Abstract
On the 29th of April 2005, experimental Lebanese film maker Maher Abi Samra’s Dwar Shatila was screened in Qaat Al Shaab (the People’s Hall) in the Shatila Palestinian Refugee Camp in Beirut. The postcard invitation to the film’s viewing, designed by the film maker himself was a playful yet biting critique of Beirut’s art makers and art going public. The invitation featured a special map for the anticipated attendees of the film screening that takes Ras Beirut as its departure point and which purposefully (mis) leads to a maze of the tight streets and alleyways that define the camp and which Qaat Al Shaab nestles amongst. Having found themselves lost between its claustrophobic maze of tiny buildings and streets most attendees, including artists, curators, journalists and critics missed the point and as if falling for the film-makers provocations, commented instead on the difficulties and peculiarities of navigating the Camp, just like he envisioned they would.

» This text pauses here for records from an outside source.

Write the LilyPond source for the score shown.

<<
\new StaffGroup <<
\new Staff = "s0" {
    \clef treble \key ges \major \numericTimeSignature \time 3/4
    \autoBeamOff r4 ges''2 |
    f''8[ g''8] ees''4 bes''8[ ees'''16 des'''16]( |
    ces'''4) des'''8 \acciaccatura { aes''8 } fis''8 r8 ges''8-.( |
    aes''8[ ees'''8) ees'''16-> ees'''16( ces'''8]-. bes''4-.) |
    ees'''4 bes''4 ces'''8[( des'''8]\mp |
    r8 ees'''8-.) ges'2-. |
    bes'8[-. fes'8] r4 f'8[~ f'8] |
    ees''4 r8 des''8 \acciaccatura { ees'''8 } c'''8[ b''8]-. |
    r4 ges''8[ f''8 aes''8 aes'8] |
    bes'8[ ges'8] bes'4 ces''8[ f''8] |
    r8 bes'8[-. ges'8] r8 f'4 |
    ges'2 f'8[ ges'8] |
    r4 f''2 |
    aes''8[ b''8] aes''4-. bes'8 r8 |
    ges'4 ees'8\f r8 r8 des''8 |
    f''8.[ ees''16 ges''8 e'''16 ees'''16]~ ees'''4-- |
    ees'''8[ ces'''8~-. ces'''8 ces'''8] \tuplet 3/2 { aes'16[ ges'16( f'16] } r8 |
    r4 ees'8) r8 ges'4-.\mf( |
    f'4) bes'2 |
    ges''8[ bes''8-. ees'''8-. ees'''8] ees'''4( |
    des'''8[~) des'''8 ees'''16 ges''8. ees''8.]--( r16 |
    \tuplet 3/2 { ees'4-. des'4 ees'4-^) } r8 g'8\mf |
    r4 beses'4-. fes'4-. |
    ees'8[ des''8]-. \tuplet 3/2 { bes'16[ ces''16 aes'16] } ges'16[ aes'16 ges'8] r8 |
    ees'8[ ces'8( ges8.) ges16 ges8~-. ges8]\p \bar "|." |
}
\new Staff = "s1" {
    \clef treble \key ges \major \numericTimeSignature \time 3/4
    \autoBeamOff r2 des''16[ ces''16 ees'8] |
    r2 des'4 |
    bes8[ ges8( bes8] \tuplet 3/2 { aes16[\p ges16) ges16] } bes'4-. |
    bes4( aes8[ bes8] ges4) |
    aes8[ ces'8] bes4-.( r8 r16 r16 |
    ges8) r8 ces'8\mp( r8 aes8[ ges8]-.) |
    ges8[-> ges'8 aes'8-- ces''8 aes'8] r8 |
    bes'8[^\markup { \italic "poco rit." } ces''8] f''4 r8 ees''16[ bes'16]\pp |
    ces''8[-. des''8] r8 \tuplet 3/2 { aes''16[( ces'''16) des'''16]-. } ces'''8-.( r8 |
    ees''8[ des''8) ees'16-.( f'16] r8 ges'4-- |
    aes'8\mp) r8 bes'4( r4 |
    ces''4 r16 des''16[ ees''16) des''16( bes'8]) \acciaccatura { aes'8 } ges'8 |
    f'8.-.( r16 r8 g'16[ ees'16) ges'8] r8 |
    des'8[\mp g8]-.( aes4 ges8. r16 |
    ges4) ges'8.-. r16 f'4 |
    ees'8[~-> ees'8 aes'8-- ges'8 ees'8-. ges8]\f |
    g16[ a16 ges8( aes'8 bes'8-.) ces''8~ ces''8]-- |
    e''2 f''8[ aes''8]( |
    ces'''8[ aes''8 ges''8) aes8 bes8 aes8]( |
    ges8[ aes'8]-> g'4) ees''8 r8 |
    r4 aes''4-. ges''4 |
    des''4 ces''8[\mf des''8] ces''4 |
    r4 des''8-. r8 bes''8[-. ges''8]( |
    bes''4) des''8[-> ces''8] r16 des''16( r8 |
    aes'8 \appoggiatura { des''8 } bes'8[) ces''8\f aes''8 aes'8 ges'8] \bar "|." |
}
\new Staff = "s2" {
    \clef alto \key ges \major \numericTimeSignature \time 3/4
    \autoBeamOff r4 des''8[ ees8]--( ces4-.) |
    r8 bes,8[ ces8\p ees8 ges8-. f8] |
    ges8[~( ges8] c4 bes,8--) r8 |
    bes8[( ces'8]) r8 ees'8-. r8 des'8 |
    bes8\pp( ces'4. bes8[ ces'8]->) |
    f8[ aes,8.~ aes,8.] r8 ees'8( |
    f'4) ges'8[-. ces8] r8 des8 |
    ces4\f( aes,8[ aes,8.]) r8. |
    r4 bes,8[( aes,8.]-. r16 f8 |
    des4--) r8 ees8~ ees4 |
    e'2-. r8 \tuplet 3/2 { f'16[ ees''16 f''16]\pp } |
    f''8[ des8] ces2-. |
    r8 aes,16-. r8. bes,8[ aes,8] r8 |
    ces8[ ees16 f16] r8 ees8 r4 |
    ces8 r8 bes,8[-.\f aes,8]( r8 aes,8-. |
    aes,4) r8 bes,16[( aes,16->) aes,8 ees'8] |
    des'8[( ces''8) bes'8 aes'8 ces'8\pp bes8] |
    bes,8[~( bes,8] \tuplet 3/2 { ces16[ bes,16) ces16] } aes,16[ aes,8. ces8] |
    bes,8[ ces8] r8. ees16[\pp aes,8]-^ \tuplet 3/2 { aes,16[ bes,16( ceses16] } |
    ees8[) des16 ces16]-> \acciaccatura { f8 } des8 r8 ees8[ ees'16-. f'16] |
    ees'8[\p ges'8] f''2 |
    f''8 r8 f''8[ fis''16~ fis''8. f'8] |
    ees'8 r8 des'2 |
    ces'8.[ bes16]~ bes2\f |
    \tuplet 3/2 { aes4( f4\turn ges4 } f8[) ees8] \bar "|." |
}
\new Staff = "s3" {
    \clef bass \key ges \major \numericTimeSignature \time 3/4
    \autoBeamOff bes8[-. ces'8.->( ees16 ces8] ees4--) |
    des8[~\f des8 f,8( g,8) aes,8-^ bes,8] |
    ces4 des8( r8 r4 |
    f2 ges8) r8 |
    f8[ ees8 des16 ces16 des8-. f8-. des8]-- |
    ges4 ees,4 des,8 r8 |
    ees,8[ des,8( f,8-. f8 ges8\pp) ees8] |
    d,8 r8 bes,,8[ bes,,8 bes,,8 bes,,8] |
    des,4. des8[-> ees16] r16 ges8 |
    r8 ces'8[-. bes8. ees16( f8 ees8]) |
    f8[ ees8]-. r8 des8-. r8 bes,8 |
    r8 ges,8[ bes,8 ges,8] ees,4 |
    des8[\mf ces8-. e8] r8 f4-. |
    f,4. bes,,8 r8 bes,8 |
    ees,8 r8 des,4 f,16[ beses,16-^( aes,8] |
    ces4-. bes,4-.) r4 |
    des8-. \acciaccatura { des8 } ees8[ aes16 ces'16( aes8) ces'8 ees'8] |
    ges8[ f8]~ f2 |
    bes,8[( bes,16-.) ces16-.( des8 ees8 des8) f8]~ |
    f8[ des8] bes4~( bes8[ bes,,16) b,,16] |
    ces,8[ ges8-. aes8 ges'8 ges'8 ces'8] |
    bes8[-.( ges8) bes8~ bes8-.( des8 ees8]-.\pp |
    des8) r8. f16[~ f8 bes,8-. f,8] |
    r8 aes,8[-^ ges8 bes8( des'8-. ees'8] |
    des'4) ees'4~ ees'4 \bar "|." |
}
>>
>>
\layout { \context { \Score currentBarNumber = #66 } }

Taking its cue from Abi Samra’s sardonic comment on the invisibility of Lebanon’s Palestinians in Beirut’s transnationalized and internationally well-networked contemporary art scene, this paper will address how class as a field in the classical Bourdieuian sense, transnational cultural capital, and material culture coalesce in ways that reinforce the already existing marginality of Lebanon’s Palestinians, even when purporting to ‘speak’ for them or about them. Through a focus on Lebanese works of art, artistic projects and personal initiatives that make reference to or entirely elide the Palestinian refugee condition in Lebanon, the paper inserts the material culture representing a people rendered ‘invisible’ in to a paradigm that takes the twin effects of cultural and material capital circulation in the global art world as its focus. It unravels the ways in which cultural politics in Lebanon function to demarcate categories of identity and class that ultimately define how aesthetic materiality about invisibility is produced, consumed and circulated globally. As such the paper rethinks the recent backlash against traditional sociological accounts of art-such as those found in Howard Becker’s Art Worlds and Pierre Bourdieu’s The Field of Cultural Production and the Rules of Art-that have been criticized for overemphasizing the focus on factors of production at the expense of any agency the art may have. It suggests that bringing in materiality, class, and capital highlights how the relationship between material objects and their subjects perpetuates certain ideologies of exclusion.